C’era una volta “sua emittenza” al quale l’Italia si è consegnata per oltre un ventennio.

Il Paese era indignato da Tangentopoli e la figura di Silvio Berlusconi, tycoon brianzolo, rappresentava rottura col passato e promettente avvio per la nascita della Seconda Repubblica.

L’influenza culturale del suo gruppo editoriale è stata notevole per più di una generazione.

Il case study Mediaset rappresentò una rottura con un’Italia ancora morigerata che venne iniziata alla TV spazzatura.

Le cifre Auditel erano oltremodo gonfiate per permettere al Gruppo di famiglia più introiti pubblicitari.
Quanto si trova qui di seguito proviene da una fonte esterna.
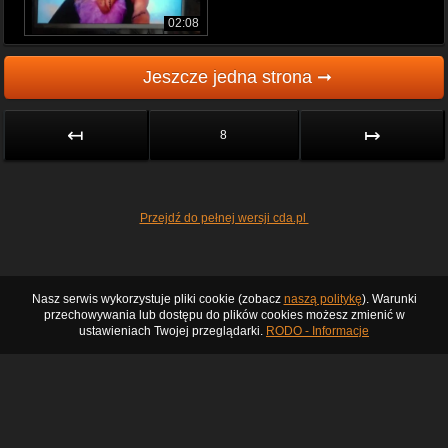
02:08
Jeszcze jedna strona ➞
↤
↦
8
Przejdź do pełnej wersji cda.pl
Nasz serwis wykorzystuje pliki cookie (zobacz
naszą politykę
). Warunki
przechowywania lub dostępu do plików cookies możesz zmienić w
ustawieniach Twojej przeglądarki.
RODO - Informacje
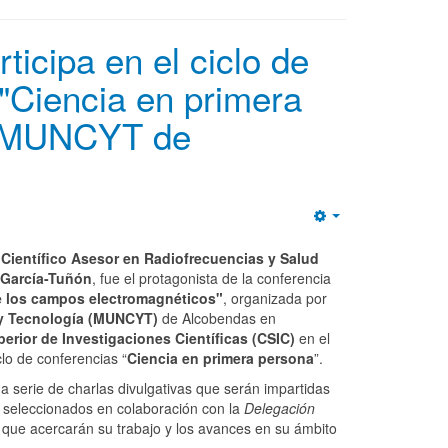
icipa en el ciclo de
"Ciencia en primera
l MUNCYT de
Empty
Científico Asesor en Radiofrecuencias y Salud
 García-Tuñón
, fue el protagonista de la conferencia
e los campos electromagnéticos"
, organizada por
 y Tecnología (MUNCYT)
de Alcobendas en
erior de Investigaciones Científicas (CSIC)
en el
clo de conferencias “
Ciencia en primera persona
”.
a serie de charlas divulgativas que serán impartidas
, seleccionados en colaboración con la
Delegación
que acercarán su trabajo y los avances en su ámbito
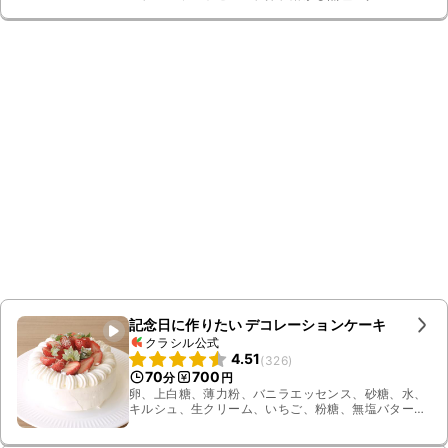
記念日に作りたい デコレーションケーキ
クラシル公式
4.51
(
326
)
70
700
分
円
卵、上白糖、薄力粉、バニラエッセンス、砂糖、水、
キルシュ、生クリーム、いちご、粉糖、無塩バター、
牛乳、お湯、氷水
Il potere poteva permetterselo.

L’espediente era necessario perché allora, come oggi, “mamma RAI” è riuscita comunque ad assicurarsi una fidelizzazione ineguagliata di spettatori.

In questi ultimi anni la rete pubblica ha molto investito in produzione cinematografica collocando l’Italia in testa ai paesi europei produttori di fiction. 

Rimane ancora un gap notevole con la BBC inglese quanto a produzione di documentari.

Se un Gabriele Muccino scrive e propone storie di un’Italia che non c’è, le serie del prete-detective “Don Matteo” continuano a spopolare da ben tredici stagioni.

I Fratelli d’Italia non potevano omettere l’appropriazione del servizio pubblico televisivo e dopo alcuni mesi al governo hanno liberato la RAI per mettere i loro uomini.

L’amministratore delegato RAI Carlo Fuortes ha infatti dato le dimissioni per essere sostituito da un tandem composto da Roberto Sergio e Giampaolo Rossi. 

Il primo, che ha diretto la radio pubblica dal 2015 al 2019, è storicamente piuttosto affiliato alla democrazia cristiana ma si è avvicinato alla destra negli ultimi anni. 

Il secondo è molto vicino a Giorgia Meloni. 

Dirigente della RAI e consigliere della strategia audiovisiva del partito Fratelli d’Italia, negli ultimi anni ha moltiplicato le prese di posizione complottista, pro-Putin e antivax. 

Non nasconde le sue intenzioni: porre fine alla “egemonia culturale della sinistra”.

Se in Italia il governo ha sempre avuto un controllo importante sull’audiovisivo pubblico, è il progetto di riscrivere una nuova narrazione nazionale che preoccupa. 

Bisogna tuttavia riconoscere come dal dagli anni Settanta in poi, avesse prevalso in Italia un’egemonia culturale della Sinistra, essendo la Destra guardata ancora con la diffidenza del post-fascismo e la Democrazia Cristiana cerchiobottista troppo preoccupata a stare al governo.

La strategia è di avere le mani sui programmi di intrattenimento, sulla scelta dei presentatori, ma anche sulla produzione di fiction al fine di trasmettere i valori cari alla destra conservatrice: famiglia, tradizione…

I noti presentatori Fabio Fazio e Luciana Littizzetto stanno infatti lasciando la RAI e il programma “Che tempo che fa” non senza una una caduta di stile.

Se una controtendenza culturale può anche far bene all’Italia, ogni forma di revisionismo storico deve prescindere da ideologia ed essere aderente al principio dell’onestà intellettuale.

La manovra non si ferma all’audiovisivo pubblico ma riguarda tutte le istituzioni culturali. 

A Roma, il giornalista di destra, vicino a Giorgia Meloni, Alessandro Giuli è stato nominato a capo del Museo Nazionale delle Arti del XXI secolo (Fondazione MAXXI) quest’inverno. 

A Napoli, Beatrice Venezi, meloniana della prima ora, potrebbe presto prendere il vertice del teatro San Carlo.
L’arte benché possa essere strumentalizzata dalla politica ha una capacità di autonomia per la sua capacità innata di autotrascendenza.

Quanto alle nomine del servizio televisivo pubblico, l’ingaggio triennale e l’instabilità dei governi italiani creano quell’alternanza da carosello sulla linea editoriale.

Qualunque trasformazione culturale richiede dei processi, dei tempi di gestazione, in una dinamica maieutica e non solo imposta dall’alto.

Se la proposta della Destra sarà in grado di rassodare i terreni incolti della cultura italiana non potrà che far bene al Paese.

Se viceversa si tratta solo di un cambio di potere con le stesse dinamiche viziose e clientelari avremo perso l’ennesima possibilità di quello sviluppo che si costruisce soprattutto con la cultura e la sua alleanza con i media e l’arte.